Um diesen schmalen Band würdigen zu können, ist es möglicherweise ganz hilfreich, ein höheres Lebensalter erreicht zu haben. Vertraute und im Idealfall auch vertrauenswürdige Stimmen aus unerreichbarer Ferne und in zuweilen sehr dürftiger Klangqualität zu hören ist den Menschen im Zeitalter des Livestreams fast so fern wie die Postkutsche. Wenn heute über Aktivitäten der Sonne geschrieben wird, geht es in der Regel um das Thema Klimawandel. Dass die Sonne aber auch den Empfang von Kurzwellensendungen maßgeblich - positiv wie negativ - beeinflussen kann, ist nicht mehr allgemein bekannt.
Wenn deshalb noch vor wenigen Jahrzehnten die großen Kurzwellensender in aller Welt einen "Wetterbericht" sendeten, ging es vielfach nicht um Regen oder Sturm, sondern um die Ausbreitungsbedingungen der Wellen, über die seit Ende der Zwanzigerjahre des zwanzigsten Jahrhunderts alle maßgeblichen Mächte ihre Botschaften um die Welt schickten.

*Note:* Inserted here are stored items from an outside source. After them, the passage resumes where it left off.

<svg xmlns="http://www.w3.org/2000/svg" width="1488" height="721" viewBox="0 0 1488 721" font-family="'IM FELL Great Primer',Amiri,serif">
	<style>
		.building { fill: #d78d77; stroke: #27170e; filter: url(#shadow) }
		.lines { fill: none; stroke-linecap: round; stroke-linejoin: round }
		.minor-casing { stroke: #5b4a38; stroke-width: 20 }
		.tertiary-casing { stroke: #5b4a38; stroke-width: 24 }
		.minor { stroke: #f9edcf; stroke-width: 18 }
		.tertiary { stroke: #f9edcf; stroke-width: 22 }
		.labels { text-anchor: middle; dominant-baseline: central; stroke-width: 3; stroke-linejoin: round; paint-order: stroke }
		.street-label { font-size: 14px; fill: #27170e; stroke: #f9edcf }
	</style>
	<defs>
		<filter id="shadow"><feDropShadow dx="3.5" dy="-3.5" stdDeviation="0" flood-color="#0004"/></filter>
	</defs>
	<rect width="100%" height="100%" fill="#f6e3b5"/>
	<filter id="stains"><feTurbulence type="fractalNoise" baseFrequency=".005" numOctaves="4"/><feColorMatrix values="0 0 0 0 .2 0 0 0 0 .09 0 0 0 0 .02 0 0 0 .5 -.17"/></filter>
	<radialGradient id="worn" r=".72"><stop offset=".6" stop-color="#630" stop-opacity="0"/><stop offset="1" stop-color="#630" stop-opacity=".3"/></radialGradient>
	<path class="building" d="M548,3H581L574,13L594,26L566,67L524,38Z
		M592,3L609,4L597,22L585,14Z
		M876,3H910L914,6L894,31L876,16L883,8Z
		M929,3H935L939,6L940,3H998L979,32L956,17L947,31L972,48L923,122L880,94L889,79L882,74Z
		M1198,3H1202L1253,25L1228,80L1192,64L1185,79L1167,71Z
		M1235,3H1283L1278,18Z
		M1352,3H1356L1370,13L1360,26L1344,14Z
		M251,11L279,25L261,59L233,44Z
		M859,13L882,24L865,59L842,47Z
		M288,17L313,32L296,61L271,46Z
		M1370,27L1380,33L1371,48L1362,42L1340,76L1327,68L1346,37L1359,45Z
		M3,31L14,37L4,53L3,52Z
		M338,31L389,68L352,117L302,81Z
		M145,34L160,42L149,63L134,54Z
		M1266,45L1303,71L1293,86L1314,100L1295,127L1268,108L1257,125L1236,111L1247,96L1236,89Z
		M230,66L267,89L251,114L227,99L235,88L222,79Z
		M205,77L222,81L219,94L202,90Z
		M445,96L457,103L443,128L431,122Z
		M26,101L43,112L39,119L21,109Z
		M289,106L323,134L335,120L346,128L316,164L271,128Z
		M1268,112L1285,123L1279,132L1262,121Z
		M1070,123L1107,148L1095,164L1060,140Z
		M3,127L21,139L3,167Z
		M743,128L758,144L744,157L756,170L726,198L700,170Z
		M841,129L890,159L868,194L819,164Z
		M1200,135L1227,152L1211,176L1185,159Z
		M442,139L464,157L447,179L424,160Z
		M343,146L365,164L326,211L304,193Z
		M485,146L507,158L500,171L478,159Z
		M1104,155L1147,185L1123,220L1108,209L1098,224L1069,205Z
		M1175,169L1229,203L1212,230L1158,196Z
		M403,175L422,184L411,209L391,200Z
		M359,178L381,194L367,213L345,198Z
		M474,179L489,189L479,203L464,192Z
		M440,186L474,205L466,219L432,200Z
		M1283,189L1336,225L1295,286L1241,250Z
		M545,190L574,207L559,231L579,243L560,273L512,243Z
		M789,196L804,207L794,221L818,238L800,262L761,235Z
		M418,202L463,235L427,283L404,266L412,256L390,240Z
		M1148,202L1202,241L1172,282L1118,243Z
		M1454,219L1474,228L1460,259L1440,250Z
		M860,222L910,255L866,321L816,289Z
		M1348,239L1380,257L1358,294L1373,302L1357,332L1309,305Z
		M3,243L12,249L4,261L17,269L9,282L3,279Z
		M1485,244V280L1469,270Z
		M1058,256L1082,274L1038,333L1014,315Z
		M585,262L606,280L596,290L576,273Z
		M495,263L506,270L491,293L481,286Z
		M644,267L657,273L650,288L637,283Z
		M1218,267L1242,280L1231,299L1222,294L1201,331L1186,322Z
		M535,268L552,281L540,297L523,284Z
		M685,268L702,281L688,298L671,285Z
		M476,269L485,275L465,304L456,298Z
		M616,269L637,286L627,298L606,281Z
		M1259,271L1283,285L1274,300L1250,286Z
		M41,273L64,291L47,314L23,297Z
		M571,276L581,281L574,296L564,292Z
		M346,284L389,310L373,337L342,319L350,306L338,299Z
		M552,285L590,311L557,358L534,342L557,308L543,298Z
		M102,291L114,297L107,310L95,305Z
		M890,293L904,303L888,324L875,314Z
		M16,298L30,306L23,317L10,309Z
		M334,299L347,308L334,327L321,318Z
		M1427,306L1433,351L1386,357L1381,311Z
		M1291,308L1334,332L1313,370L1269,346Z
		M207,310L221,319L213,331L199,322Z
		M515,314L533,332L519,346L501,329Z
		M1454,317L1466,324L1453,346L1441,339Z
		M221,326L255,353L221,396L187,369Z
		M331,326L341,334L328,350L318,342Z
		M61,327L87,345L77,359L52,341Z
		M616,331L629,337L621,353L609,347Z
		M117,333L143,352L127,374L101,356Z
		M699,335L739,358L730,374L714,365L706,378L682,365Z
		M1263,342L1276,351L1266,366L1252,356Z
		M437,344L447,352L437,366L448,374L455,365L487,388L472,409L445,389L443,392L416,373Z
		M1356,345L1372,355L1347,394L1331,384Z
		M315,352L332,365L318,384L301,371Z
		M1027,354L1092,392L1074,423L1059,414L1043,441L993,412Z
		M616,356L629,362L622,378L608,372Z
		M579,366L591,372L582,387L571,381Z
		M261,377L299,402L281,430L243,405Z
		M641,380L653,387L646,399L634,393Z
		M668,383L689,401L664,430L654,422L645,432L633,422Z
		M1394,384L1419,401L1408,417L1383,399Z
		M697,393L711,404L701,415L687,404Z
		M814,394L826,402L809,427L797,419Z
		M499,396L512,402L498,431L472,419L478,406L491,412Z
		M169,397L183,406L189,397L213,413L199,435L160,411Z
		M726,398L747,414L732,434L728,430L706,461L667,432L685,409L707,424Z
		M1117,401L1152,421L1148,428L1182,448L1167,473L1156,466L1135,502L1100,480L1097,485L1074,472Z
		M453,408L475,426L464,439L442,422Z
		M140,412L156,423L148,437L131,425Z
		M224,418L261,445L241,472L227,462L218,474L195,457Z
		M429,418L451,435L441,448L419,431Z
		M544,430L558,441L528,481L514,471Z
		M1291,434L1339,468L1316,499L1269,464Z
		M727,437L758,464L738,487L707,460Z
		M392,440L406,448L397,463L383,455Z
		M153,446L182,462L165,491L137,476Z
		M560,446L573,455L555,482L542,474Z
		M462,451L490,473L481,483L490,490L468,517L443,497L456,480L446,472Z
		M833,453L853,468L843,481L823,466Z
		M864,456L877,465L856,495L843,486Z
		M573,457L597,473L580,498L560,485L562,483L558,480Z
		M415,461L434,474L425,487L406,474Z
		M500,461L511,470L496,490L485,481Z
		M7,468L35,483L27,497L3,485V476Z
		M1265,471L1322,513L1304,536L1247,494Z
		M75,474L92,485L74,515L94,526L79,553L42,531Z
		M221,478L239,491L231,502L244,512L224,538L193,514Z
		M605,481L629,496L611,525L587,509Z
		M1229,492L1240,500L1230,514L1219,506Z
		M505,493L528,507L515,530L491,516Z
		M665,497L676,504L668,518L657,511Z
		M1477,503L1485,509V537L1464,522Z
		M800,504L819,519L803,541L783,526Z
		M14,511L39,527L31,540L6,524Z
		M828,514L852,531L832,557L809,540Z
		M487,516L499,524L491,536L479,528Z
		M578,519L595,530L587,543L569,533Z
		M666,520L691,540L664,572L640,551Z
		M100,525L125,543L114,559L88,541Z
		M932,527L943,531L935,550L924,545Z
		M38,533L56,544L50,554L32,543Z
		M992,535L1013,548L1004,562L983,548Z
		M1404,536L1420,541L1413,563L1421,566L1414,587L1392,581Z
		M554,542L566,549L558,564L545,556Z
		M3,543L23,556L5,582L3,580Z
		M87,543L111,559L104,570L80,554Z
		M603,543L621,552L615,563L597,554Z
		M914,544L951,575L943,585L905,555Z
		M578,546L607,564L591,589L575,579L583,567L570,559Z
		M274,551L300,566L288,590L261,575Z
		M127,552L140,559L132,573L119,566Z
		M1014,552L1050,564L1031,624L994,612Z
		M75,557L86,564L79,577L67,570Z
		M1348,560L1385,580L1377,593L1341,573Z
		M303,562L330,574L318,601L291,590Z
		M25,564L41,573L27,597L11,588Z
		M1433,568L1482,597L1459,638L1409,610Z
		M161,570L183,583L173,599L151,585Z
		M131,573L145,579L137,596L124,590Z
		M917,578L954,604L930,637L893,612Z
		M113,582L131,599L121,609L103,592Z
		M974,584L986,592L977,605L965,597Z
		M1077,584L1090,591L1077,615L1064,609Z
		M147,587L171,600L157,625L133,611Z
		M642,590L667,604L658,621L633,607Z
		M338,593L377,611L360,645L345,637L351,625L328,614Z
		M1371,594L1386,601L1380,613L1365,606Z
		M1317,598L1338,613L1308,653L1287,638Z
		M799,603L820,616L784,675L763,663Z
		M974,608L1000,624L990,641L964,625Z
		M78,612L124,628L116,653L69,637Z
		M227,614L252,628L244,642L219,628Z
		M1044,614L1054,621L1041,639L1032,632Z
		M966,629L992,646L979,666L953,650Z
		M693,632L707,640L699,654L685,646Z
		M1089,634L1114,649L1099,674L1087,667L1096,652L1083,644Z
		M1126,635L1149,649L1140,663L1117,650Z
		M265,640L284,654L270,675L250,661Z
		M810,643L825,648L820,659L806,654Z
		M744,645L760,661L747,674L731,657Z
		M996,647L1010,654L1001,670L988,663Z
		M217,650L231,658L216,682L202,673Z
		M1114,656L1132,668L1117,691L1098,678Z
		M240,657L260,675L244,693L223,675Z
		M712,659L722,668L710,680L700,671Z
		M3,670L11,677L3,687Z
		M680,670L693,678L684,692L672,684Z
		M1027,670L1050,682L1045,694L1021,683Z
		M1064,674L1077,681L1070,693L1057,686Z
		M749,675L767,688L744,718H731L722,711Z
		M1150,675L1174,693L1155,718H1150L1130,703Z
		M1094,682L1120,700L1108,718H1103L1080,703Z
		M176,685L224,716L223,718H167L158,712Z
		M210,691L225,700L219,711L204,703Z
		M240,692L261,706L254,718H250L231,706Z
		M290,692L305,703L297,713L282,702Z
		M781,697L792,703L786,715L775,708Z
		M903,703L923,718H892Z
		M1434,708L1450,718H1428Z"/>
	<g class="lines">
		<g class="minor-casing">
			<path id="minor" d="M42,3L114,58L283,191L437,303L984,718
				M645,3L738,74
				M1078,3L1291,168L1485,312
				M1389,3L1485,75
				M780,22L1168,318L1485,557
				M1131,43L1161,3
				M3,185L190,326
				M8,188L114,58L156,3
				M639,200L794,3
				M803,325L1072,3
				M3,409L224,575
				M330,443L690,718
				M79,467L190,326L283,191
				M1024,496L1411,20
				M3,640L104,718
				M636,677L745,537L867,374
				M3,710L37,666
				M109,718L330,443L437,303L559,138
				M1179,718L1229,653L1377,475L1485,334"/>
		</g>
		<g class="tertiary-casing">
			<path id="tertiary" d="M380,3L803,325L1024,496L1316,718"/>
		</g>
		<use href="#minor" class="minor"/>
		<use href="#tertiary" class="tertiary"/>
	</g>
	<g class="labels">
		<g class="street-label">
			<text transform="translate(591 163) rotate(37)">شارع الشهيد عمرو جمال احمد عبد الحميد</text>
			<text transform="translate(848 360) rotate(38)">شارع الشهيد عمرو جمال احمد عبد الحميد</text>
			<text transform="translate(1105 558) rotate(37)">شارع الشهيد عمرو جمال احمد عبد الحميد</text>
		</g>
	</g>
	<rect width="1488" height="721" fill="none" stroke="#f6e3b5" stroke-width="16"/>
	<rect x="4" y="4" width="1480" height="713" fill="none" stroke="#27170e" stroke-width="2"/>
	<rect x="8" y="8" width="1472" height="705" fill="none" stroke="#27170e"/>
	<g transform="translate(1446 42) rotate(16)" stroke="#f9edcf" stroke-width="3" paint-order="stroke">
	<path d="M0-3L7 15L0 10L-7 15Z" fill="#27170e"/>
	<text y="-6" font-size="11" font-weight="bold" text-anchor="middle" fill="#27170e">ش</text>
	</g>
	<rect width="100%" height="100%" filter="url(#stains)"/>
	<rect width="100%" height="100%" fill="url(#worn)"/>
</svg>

Den Anfang des großen Radio-Wettrüstens machte die Sowjetunion, die von 1929 an den Sender der Kommunistischen Internationale betrieb und erst Weltrevolution propagierte und sich dann in Stalin-Elogen erging. Fast nicht mehr vorstellbar ist auch, dass das Radio in den 1950er-Jahren das wichtigste Massenmedium war, was sich auch in der Programmgestaltung niederschlug. Die großen Unterhaltungssendungen standen zur heute so genannten "Primetime" am Abend auf dem Sendeplan. Erst der Siegeszug des Fernsehens und später des Internets führte dazu, dass für den Hörfunk die Primetime in die frühen Morgenstunden wanderte.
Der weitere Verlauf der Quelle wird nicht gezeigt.